La création littéraire se définit régulièrement par comparaison avec les sports de combat, et même plus généralement avec le sport, en tant que le sport a rapport au combat, c'est-à-dire à la compétition. Il y a, chez elle aussi, des championnats, des prix, la possibilité d'un dopage. Tout jeune écrivain, avertit Fontenelle, doit se préparer à entrer en lice ; Maurice Barrès lui-même, qui s'est beaucoup tenu à distance des accidents de la camaraderie littéraire, a l'impression de rejoindre un « match professionnel » au moment de rendre compte de son exploration de l'Égypte. Tous les grands écrivains du XIXe siècle, à peu d'exceptions près, se sont battus en duel, comme si ce moment de duel révélait la valeur agonistique latente de la littérature. La littérature, plutôt ou autant qu'au loisir (otium), n'aurait-elle pas rapport au negotium, au remue-ménage ? La pacification, la consolation comptent parmi ses opérations possibles, mais leur inverse paraît une tendance constitutive de la création et de l'existence littéraire.
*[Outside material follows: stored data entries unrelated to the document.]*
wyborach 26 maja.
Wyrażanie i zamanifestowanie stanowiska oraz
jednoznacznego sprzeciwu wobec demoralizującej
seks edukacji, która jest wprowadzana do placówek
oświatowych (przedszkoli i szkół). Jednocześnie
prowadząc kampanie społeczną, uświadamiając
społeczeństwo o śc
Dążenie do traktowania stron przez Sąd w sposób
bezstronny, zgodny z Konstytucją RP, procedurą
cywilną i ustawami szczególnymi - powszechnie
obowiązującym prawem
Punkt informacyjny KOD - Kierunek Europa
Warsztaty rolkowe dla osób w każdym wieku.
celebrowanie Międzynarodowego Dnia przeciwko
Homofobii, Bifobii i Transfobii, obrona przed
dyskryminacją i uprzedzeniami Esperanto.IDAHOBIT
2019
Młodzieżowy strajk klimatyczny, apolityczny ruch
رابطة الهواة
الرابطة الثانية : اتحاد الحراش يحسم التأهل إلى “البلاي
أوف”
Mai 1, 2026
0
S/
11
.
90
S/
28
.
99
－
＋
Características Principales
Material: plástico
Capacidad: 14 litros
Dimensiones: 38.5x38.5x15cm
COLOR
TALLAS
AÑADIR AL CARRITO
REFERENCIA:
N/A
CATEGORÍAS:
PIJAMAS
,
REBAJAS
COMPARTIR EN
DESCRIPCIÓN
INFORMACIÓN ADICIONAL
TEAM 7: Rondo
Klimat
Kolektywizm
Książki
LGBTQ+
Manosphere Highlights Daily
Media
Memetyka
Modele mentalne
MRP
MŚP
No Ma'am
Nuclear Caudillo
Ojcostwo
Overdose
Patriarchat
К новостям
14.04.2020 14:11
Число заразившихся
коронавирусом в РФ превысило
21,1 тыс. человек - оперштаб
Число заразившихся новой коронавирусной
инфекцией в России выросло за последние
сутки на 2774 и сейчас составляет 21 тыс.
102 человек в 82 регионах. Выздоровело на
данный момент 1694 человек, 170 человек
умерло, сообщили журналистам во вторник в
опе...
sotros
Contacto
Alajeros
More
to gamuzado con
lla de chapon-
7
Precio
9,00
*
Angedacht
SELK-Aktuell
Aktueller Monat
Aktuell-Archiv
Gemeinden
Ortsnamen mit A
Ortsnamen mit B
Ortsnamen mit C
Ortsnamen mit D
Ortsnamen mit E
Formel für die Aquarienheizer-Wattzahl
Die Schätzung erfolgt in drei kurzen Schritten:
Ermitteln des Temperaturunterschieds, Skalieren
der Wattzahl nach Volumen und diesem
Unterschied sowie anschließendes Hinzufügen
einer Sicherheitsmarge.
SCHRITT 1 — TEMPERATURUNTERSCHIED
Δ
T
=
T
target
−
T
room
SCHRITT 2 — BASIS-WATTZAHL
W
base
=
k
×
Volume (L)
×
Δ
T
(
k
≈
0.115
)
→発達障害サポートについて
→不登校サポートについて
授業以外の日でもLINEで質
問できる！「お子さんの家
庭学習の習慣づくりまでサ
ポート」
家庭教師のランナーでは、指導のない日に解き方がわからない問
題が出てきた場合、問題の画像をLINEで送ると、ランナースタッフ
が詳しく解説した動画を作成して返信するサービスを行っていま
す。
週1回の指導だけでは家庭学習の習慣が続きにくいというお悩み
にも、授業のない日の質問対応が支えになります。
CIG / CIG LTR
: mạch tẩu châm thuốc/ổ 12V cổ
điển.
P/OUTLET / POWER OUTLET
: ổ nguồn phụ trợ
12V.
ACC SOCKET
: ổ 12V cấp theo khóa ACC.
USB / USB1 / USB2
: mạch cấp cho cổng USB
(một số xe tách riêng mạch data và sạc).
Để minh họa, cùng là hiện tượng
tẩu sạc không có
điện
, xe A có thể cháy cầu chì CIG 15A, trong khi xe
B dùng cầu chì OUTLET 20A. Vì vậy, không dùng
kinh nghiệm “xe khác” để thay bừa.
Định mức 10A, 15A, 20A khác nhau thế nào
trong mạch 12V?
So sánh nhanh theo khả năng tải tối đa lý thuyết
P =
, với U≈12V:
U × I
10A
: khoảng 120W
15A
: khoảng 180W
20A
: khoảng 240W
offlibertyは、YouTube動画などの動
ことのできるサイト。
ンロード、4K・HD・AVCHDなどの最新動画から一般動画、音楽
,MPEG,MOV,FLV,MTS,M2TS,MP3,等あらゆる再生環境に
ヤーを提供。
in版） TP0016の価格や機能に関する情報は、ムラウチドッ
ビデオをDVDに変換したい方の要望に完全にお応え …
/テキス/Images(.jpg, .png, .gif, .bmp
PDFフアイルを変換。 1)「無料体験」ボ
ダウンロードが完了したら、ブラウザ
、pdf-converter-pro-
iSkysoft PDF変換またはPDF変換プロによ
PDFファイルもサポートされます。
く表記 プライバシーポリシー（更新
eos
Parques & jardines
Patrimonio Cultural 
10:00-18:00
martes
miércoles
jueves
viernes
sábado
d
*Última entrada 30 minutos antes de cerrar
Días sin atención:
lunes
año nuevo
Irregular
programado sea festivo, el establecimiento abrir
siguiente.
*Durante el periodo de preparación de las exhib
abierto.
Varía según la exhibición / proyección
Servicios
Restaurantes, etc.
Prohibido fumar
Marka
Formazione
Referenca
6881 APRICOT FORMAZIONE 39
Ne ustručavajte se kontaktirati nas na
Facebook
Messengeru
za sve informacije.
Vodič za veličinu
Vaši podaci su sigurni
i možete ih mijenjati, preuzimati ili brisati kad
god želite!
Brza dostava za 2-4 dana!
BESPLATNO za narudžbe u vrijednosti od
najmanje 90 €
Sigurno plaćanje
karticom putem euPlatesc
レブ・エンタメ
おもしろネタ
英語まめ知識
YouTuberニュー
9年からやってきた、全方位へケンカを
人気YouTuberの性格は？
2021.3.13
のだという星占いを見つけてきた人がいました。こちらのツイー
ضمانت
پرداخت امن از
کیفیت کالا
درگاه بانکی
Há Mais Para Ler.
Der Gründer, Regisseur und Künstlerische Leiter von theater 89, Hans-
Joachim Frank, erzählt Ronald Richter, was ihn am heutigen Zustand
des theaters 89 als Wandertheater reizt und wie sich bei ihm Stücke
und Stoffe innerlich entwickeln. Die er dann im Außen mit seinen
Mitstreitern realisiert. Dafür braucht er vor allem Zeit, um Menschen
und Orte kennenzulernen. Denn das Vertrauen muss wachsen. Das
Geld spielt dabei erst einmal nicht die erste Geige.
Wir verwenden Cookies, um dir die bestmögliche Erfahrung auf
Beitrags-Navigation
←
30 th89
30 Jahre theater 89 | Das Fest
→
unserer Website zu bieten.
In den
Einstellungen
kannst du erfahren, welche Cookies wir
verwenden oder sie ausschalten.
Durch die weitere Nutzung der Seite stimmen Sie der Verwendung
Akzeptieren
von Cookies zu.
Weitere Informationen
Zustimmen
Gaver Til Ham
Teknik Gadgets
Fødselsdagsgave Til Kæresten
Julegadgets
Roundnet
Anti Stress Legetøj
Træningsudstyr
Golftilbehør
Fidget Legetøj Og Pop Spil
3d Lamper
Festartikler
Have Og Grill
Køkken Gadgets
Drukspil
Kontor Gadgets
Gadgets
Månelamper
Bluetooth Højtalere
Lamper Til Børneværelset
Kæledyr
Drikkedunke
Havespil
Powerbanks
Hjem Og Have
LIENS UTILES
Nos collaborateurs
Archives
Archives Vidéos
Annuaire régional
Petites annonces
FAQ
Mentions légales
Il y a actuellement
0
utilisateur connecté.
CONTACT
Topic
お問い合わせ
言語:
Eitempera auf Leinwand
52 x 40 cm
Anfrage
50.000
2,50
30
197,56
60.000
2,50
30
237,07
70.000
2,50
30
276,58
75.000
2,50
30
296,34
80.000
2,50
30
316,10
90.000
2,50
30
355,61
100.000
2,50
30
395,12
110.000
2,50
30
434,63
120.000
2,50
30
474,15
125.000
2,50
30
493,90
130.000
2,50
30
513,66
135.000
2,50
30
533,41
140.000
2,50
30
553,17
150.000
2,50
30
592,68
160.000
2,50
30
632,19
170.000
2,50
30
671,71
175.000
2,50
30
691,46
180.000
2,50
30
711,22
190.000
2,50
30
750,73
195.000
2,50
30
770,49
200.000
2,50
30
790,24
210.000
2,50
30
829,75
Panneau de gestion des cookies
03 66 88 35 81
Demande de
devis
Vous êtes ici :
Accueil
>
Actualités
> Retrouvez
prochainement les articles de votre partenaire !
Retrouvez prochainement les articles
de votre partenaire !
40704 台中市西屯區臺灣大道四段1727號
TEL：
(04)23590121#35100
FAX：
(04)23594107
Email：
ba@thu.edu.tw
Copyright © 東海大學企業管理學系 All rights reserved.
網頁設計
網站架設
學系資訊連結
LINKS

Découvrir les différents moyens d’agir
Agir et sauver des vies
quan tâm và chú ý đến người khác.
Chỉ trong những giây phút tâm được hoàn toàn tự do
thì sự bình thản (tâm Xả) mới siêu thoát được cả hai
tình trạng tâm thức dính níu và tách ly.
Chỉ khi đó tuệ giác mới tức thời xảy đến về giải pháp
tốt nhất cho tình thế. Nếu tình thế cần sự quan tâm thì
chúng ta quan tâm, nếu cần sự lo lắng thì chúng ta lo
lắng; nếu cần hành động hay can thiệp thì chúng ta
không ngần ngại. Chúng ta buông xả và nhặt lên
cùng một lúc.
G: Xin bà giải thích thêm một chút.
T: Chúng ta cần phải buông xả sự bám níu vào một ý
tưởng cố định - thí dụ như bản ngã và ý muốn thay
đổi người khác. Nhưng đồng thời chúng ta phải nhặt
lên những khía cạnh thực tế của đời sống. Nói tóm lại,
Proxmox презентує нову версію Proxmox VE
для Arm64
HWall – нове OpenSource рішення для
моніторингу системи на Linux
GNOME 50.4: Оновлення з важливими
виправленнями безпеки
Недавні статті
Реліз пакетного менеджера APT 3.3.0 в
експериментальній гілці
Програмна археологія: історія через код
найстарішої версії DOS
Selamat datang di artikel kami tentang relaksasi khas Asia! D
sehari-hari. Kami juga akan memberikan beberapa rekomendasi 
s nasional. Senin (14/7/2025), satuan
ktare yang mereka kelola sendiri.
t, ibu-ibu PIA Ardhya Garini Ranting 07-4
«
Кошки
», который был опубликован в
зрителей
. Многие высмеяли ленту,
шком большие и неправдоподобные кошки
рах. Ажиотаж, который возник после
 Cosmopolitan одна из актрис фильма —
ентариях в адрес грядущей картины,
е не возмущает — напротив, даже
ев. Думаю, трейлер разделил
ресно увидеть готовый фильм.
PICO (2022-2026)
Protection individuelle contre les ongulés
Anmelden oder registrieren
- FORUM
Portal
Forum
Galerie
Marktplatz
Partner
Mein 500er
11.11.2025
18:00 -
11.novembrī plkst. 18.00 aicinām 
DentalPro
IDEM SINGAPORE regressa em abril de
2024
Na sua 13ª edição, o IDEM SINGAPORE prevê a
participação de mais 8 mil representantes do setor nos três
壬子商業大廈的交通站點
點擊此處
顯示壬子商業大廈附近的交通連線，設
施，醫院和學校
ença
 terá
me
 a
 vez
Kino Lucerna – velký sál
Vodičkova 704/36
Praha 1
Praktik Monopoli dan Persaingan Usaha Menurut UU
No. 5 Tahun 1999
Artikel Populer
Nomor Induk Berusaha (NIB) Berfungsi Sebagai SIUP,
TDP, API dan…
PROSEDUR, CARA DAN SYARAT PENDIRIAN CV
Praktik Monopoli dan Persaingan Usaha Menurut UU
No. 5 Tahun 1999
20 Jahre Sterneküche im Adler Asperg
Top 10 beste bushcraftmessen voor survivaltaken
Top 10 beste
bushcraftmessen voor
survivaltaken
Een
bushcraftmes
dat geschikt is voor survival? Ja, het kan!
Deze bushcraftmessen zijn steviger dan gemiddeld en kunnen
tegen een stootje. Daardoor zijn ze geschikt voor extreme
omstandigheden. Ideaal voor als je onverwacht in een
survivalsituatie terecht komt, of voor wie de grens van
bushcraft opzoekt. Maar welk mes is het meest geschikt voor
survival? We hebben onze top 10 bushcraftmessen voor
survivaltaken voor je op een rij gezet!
L'abbé Irail, dans ses Querelles littéraires (1761), s'intéressait à la figure d'Archiloque, tout à la fois premier poète lyrique et premier poète satirique, qui fait de la poésie avec sa colère et son désir de vengeance. le génie et la querelle sont liés : il n'y a pas eu de siècle de grand talent, observe-t-il, qui ne fût un siècle de grande agitation et de grande jalousie entre les écrivains. Comme dans la théorie économique de Bernard Mandeville, il semble que, dans les arts, les vices privés servent le bien général et que le florissement d'une culture repose sur la querelle permanente de ses représentants.
Notre rapport à la littérature reconnaît implicitement une telle dimension pugilistique, proprement romantique ; c'est la règle du winner takes all. Pierre Bourdieu et Harold Bloom ont été les théoriciens de cette difficulté de survivre en littérature, et de cette dynamique réelle de la littérature, bien différente d'un glissement naturel d'âges, qui fait se heurter d'une part les gloires littéraires acquises, pour qui l'urgence est de durer, d'autre part les aspirants à la gloire, qui savent qu'ils n'acquerront le droit de durer qu'en rejetant leurs prédécesseurs dans le passé.
Sportifs, escrimeurs, prisonniers : ce sont plusieurs figures, au sens de Roland Barthes, de cette agonistique motrice de la vie littéraire entre la Restauration et le Second Empire, qui seront envisagées tout au long du cours.